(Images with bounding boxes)
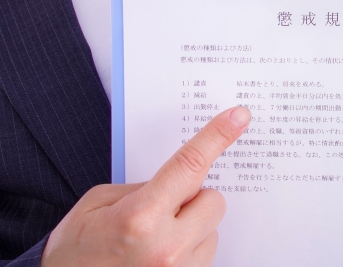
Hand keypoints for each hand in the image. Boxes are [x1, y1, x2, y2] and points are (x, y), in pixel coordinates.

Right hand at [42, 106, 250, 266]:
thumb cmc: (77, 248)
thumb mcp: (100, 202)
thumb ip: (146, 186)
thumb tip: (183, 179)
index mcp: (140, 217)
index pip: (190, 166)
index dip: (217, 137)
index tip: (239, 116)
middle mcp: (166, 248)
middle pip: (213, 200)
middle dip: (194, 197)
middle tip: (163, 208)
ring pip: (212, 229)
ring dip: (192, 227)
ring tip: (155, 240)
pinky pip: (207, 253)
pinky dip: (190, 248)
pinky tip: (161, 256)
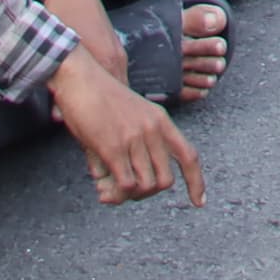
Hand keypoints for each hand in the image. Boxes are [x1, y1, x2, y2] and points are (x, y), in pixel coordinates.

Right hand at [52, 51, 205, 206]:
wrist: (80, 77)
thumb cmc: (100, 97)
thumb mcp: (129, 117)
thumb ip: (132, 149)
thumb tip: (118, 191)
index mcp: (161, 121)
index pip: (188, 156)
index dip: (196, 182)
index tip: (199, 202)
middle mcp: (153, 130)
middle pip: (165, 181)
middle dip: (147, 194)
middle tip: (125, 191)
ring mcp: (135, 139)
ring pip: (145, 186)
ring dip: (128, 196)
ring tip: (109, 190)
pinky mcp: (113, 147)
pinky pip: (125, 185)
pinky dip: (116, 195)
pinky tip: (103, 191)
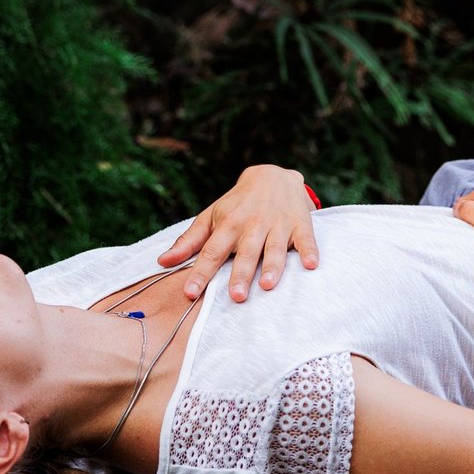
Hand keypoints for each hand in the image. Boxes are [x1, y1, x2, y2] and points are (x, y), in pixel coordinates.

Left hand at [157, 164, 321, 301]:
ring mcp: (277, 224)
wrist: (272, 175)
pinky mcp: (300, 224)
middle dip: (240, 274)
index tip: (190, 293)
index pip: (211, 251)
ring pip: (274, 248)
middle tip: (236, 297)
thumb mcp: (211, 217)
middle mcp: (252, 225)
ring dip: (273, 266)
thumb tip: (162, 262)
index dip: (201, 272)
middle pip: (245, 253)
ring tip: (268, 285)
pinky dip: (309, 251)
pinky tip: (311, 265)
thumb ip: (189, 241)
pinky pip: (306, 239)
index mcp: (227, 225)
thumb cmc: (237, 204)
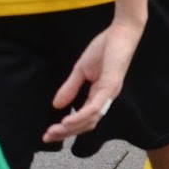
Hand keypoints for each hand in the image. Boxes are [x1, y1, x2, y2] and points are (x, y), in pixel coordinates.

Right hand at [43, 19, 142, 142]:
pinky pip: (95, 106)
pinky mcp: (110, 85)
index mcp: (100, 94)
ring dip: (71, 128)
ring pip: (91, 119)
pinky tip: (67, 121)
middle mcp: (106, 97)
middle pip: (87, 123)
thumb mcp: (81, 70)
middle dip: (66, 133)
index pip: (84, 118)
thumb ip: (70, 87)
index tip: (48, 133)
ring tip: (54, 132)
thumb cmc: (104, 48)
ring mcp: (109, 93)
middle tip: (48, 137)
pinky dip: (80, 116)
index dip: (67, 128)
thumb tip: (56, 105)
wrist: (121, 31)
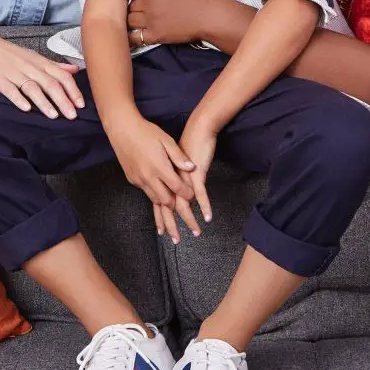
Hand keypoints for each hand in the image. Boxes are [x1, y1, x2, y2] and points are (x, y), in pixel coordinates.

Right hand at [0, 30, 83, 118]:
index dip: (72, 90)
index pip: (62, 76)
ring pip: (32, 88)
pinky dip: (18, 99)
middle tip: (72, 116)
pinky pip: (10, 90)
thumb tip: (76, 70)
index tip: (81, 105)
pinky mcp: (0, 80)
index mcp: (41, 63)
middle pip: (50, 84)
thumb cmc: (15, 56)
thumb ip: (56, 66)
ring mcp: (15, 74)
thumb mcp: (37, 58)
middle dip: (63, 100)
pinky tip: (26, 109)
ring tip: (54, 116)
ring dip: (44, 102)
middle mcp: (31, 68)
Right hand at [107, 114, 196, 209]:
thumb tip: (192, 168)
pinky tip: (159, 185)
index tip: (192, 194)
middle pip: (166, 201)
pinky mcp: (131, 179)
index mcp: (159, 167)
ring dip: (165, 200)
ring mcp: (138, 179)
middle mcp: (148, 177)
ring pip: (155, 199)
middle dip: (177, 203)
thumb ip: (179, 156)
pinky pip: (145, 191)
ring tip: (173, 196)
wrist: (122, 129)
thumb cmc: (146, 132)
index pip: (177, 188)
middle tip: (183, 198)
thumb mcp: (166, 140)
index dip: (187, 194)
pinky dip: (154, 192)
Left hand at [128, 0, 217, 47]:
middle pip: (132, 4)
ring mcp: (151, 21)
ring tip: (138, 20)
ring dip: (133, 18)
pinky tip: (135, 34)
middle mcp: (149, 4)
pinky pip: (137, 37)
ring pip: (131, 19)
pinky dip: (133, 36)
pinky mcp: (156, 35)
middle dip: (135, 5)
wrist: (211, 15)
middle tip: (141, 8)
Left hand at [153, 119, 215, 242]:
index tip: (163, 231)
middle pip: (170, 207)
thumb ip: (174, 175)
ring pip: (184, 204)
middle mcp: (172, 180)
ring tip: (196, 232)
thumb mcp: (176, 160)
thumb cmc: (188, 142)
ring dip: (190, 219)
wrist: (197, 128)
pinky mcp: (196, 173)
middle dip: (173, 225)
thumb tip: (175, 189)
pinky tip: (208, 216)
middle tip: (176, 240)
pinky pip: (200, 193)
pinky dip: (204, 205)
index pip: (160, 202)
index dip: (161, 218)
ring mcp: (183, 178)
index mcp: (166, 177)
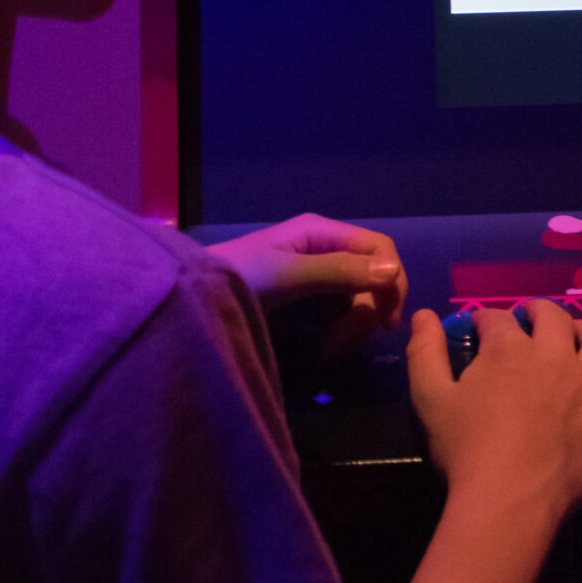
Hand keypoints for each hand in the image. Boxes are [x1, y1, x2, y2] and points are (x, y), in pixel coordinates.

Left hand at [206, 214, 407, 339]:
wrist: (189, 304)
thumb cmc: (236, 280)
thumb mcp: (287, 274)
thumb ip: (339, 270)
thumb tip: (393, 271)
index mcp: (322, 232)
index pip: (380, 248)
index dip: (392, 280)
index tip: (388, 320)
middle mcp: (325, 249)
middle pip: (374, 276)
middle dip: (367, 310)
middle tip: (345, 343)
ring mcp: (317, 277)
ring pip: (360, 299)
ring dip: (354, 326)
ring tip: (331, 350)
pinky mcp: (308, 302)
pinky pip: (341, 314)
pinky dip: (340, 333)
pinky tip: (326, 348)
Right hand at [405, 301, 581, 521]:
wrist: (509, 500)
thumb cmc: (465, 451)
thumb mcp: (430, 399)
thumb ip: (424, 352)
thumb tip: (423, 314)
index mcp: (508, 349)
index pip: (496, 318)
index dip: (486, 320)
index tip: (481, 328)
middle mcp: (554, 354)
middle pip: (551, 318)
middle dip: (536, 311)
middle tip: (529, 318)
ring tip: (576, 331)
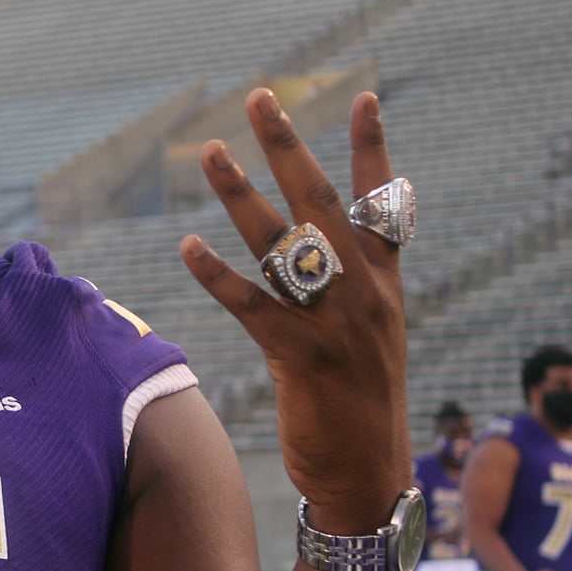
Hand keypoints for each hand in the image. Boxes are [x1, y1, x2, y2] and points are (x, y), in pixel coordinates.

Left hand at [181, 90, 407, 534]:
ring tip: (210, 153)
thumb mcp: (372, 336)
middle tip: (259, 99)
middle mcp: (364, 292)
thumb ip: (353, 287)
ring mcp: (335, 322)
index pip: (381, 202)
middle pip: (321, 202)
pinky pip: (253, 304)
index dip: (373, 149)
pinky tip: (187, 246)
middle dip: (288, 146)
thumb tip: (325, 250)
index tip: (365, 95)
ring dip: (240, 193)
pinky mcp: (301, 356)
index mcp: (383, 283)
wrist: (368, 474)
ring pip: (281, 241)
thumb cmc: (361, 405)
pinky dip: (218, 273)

...

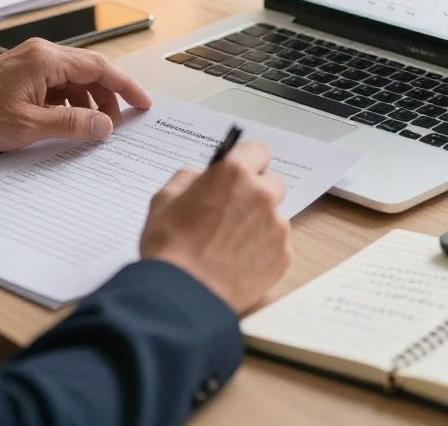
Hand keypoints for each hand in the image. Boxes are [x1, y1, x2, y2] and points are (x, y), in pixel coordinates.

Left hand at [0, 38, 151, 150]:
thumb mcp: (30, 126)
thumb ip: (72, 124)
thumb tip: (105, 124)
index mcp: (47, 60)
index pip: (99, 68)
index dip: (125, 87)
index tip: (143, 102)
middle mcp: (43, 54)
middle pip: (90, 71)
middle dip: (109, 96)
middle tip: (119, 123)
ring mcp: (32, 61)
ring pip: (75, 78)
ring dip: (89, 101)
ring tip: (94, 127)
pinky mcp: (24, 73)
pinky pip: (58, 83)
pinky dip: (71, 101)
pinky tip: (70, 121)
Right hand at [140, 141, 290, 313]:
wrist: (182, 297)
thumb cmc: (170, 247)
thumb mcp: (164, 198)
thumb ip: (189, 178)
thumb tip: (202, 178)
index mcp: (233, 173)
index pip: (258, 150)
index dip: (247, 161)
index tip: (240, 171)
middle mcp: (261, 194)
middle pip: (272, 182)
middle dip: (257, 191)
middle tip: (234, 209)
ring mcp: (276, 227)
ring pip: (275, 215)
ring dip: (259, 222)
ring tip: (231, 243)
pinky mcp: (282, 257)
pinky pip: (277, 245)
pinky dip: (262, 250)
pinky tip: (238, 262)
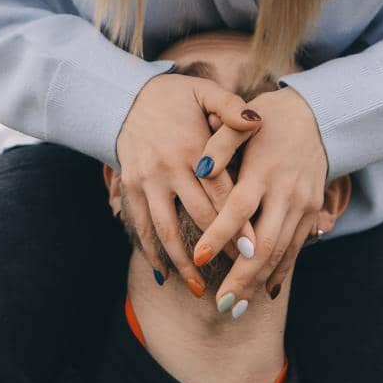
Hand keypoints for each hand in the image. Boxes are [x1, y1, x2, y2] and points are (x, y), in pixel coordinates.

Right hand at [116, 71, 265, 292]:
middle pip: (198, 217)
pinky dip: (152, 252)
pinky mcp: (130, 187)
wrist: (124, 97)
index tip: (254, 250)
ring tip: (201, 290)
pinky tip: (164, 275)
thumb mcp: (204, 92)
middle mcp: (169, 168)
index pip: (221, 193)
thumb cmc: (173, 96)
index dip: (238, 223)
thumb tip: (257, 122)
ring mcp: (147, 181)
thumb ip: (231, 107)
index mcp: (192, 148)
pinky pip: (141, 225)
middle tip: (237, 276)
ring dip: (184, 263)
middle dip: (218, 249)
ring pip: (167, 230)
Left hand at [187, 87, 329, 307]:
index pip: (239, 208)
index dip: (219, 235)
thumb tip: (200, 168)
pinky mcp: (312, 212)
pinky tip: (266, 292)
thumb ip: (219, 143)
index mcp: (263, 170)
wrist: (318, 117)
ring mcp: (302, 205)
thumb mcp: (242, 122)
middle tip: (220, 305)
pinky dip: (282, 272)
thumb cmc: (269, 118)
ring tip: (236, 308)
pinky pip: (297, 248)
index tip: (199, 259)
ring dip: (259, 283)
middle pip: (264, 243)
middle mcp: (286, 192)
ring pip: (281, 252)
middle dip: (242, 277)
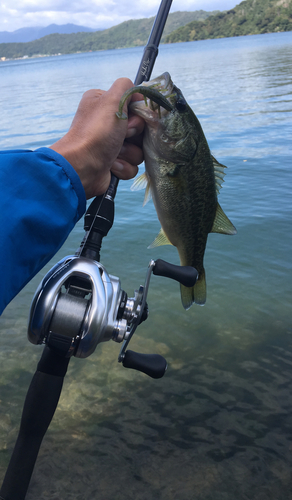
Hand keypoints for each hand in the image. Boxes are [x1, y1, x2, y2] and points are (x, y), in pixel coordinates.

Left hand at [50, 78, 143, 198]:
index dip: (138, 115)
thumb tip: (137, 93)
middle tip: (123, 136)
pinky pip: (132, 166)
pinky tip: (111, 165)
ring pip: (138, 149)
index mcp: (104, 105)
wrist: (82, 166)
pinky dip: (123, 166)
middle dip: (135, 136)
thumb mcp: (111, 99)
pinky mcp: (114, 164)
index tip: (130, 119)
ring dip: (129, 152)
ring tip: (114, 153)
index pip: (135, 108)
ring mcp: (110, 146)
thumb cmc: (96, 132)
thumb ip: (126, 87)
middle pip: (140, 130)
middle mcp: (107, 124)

* [Assignment]: Given the records above, return the lines starting at the one that holds "pinky dip: (309, 251)" and ending at the one that holds "middle tip: (183, 198)", exactly, and nothing besides; leave every picture out.

* [Exercise solution]:
pinky dip: (309, 251)
pinky tip: (311, 265)
thumb ip: (189, 241)
pinky pip: (306, 239)
index mcp: (227, 225)
thumb cmc: (237, 204)
Hand keypoints for each hand in the image. Boxes are [x1, y1, x2, y2] and points are (x, y), in pixel coordinates.

Right hand at [43, 19, 142, 142]:
pinky pip: (95, 106)
pinky mcp: (110, 85)
index mcp: (100, 94)
ring dip: (71, 128)
ring pip: (91, 119)
pinky tip: (67, 121)
middle mcp: (106, 97)
middle pip: (87, 123)
thumb mcp: (81, 70)
middle dip: (66, 133)
index pip: (84, 118)
thumb ip: (70, 87)
index tip: (48, 133)
ring tip: (54, 132)
thumb cmc: (104, 48)
ring mcp: (109, 93)
middle tip: (48, 137)
pinky dip: (80, 116)
index dip: (67, 128)
thumb tip: (56, 105)
wrist: (121, 31)
Hand keypoints for each hand in the image. Boxes are [x1, y1, x2, y2] and points are (x, y), in pixel coordinates.

Right hand at [0, 30, 83, 118]:
index dip: (72, 90)
index pip: (62, 76)
ring pip: (32, 88)
pinky dip: (18, 99)
middle tip: (72, 116)
pinky pip: (10, 90)
thumb tip: (76, 70)
index tip: (81, 105)
pinky mcp: (0, 80)
index mcp: (41, 63)
middle pip: (50, 84)
thumb cmc: (15, 56)
thumb ip: (56, 66)
ring mcp: (15, 74)
thumb mcp: (37, 58)
middle dip: (63, 100)
pinky tip: (26, 109)
ring tip: (54, 116)
ring dip: (44, 102)
middle mcp: (31, 68)
Right hand at [107, 114, 196, 209]:
thumb tip: (192, 168)
pinky tip: (159, 185)
index tip: (192, 194)
middle pip: (166, 201)
pinky mcp: (131, 179)
index mcp: (159, 167)
ring dip: (165, 200)
ring mcp: (138, 179)
middle mcp: (148, 177)
ring pip: (155, 199)
middle dip: (177, 203)
thumb ip: (179, 156)
pinky pip: (145, 191)
ring tip: (173, 196)
wrist: (122, 129)
thumb cmc: (146, 132)
index pip: (177, 188)
middle tip: (183, 198)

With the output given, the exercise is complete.